The scraped data of more than 2.6 million users of language learning app, Duolingo, has been posted to a dark web hacking forum.
The information was put up for sale on a dark web hacking forum on August 22 by a malicious actor. The malicious actor was offering US$1,500 for all 2.6 million records. The hacker claimed to have gained access to the data by scraping and exposed application interface (API). They also confirmed the legitimacy of the data by offering a sample of the data from 1,000 accounts.
Duolingo confirmed to news site TheRecord that the data was scraped from public profile information. The data exposed includes users’ names, usernames, email addresses and other information relevant to Duolingo’s services. It is relevant to note, however, that email addresses are not public information on Duolingo.
A Duolingo spokesperson said of the cyber security incident: “No data breach or hack has occurred. We take data privacy and security seriously and are continuing to investigate this matter to determine if there’s any further action needed to protect our learners.”
The exposed API has been public knowledge since March 2023. It allows anyone to retrieve the public information of any Duolingo profile by inputting their username into it. Cyber security news site BleepingComputer confirmed that the API was still open in August 2023, despite Duolingo being alerted to its being open in January 2023. This was due to a malicious actor attempted to sell in on the now-defunct hacking forum, Breached.
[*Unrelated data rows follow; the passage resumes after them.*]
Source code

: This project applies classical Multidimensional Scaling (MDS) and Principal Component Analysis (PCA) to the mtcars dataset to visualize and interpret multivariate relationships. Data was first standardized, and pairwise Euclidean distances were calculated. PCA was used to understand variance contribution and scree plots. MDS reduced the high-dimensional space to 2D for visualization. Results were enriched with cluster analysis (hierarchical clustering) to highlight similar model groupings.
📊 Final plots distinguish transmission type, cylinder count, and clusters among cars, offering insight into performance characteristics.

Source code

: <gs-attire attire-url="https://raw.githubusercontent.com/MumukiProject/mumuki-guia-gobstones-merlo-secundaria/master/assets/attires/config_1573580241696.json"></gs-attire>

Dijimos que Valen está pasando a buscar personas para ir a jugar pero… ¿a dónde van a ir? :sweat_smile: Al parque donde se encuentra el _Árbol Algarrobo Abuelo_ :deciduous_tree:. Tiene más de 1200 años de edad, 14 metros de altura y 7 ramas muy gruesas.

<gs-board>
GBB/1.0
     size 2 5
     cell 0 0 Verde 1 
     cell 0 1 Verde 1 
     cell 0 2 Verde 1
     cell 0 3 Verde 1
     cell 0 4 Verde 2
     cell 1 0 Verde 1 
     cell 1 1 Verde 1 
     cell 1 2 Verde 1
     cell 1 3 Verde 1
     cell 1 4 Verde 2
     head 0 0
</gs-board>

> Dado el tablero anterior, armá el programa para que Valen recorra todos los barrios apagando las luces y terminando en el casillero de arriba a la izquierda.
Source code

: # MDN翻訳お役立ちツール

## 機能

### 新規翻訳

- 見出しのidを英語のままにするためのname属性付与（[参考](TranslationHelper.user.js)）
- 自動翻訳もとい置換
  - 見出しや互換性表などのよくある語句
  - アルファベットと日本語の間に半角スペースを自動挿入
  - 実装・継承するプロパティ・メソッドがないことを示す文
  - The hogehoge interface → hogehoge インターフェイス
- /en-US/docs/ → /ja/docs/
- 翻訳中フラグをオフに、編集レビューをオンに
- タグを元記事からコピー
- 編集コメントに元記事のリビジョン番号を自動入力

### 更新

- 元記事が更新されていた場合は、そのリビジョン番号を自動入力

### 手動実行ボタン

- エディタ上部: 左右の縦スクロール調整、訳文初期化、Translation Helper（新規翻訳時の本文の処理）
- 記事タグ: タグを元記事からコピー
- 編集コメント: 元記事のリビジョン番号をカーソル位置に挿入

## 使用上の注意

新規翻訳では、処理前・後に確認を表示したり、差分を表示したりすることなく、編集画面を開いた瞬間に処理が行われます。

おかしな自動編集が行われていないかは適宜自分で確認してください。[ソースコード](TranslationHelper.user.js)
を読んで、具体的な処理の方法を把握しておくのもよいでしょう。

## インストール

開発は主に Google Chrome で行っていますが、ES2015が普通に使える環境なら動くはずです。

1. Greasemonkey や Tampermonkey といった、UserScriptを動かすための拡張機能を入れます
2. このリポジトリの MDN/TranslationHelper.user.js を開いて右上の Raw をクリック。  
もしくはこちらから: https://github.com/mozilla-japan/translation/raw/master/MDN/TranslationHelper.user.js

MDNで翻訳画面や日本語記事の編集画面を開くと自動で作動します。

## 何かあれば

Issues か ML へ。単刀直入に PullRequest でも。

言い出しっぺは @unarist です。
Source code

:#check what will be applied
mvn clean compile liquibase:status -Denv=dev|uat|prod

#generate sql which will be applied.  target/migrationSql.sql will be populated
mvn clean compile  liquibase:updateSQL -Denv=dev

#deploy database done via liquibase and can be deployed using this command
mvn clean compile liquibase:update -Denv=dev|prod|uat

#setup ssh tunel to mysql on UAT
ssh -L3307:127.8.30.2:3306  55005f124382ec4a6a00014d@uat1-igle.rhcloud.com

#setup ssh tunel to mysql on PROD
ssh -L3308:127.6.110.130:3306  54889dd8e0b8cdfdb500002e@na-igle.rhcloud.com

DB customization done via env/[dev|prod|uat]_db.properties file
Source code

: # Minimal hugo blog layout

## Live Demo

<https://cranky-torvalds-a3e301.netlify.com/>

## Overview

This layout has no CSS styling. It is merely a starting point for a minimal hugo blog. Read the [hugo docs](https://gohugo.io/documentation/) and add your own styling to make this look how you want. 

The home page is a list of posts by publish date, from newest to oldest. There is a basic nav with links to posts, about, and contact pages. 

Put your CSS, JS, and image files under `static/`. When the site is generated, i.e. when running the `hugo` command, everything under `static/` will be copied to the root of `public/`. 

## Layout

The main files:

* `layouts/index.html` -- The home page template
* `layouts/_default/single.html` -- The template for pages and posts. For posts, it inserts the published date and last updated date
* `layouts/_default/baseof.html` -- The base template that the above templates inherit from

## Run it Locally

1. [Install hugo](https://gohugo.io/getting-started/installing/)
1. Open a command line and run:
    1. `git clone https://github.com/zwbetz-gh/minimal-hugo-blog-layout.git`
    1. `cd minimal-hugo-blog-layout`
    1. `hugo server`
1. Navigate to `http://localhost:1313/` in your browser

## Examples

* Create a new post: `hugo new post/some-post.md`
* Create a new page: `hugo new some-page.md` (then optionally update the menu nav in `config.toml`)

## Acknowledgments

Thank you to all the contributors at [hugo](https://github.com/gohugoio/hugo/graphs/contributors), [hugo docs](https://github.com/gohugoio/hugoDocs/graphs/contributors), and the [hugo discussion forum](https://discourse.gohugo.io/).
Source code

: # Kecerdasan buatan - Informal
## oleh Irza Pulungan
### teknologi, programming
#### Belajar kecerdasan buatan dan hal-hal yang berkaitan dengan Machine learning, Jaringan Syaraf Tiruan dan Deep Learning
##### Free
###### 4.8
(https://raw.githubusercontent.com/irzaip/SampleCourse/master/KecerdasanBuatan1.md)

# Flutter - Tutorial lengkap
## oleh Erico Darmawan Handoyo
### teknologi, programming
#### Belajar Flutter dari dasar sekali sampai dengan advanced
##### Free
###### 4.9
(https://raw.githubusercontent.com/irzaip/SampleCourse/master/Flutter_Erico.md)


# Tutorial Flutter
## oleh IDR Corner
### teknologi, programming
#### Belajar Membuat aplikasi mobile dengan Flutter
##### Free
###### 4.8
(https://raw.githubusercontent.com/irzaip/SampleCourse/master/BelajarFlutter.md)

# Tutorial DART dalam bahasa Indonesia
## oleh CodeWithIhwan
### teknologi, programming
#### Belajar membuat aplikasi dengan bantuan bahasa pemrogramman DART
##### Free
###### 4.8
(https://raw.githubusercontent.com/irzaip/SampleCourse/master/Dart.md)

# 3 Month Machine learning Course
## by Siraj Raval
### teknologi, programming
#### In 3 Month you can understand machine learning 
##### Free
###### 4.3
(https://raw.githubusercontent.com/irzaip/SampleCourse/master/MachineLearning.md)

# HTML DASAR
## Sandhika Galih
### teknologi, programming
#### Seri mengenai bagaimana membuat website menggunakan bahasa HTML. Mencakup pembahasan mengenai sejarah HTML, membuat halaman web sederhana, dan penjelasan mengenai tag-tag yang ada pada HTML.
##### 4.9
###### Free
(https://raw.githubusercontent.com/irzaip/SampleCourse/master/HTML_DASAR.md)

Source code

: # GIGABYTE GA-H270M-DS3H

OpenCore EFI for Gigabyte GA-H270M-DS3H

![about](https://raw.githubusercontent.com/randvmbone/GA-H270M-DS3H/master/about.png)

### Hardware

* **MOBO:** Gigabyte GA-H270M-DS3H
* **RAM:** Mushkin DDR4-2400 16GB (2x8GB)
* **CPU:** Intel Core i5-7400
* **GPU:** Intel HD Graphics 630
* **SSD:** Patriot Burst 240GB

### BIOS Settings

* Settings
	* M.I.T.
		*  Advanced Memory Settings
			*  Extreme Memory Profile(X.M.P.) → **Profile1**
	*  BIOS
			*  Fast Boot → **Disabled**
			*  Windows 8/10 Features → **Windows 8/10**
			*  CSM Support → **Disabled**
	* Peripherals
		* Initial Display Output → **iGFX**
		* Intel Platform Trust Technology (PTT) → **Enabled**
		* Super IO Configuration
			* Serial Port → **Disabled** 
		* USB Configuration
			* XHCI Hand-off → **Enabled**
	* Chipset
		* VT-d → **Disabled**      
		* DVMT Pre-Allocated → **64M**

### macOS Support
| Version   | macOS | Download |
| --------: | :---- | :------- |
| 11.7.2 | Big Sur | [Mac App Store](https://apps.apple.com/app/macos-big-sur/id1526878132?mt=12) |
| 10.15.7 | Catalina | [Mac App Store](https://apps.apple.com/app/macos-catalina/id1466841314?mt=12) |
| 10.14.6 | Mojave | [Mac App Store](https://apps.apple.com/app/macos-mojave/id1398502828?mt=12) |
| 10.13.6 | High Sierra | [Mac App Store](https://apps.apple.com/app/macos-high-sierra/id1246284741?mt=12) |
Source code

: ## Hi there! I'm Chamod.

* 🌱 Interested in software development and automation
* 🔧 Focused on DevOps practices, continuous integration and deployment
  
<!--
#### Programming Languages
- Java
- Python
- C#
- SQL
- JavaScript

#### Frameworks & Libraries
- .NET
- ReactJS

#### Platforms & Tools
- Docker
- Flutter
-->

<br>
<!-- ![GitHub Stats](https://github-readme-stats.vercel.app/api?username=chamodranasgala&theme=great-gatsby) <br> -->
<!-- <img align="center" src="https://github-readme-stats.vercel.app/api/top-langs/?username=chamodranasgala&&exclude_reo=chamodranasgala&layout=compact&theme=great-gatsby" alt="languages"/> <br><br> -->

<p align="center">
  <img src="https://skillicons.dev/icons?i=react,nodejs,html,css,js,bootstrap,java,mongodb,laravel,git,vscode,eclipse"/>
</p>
On September 1, a Duolingo spokesperson contacted Cyber Security Hub with the following update: “Our investigation confirmed that this was not a breach or a hack; it was a scrape of data from public Duolingo profiles. No Duolingo systems or private user data were compromised. Regardless, as a precautionary measure we have taken some steps to limit this from happening again.
“We have put in place rate limits on the specific API endpoint to make it more difficult for attackers to abuse. We take data privacy and security seriously and will continue to constantly evaluate our security measures to ensure learner safety.”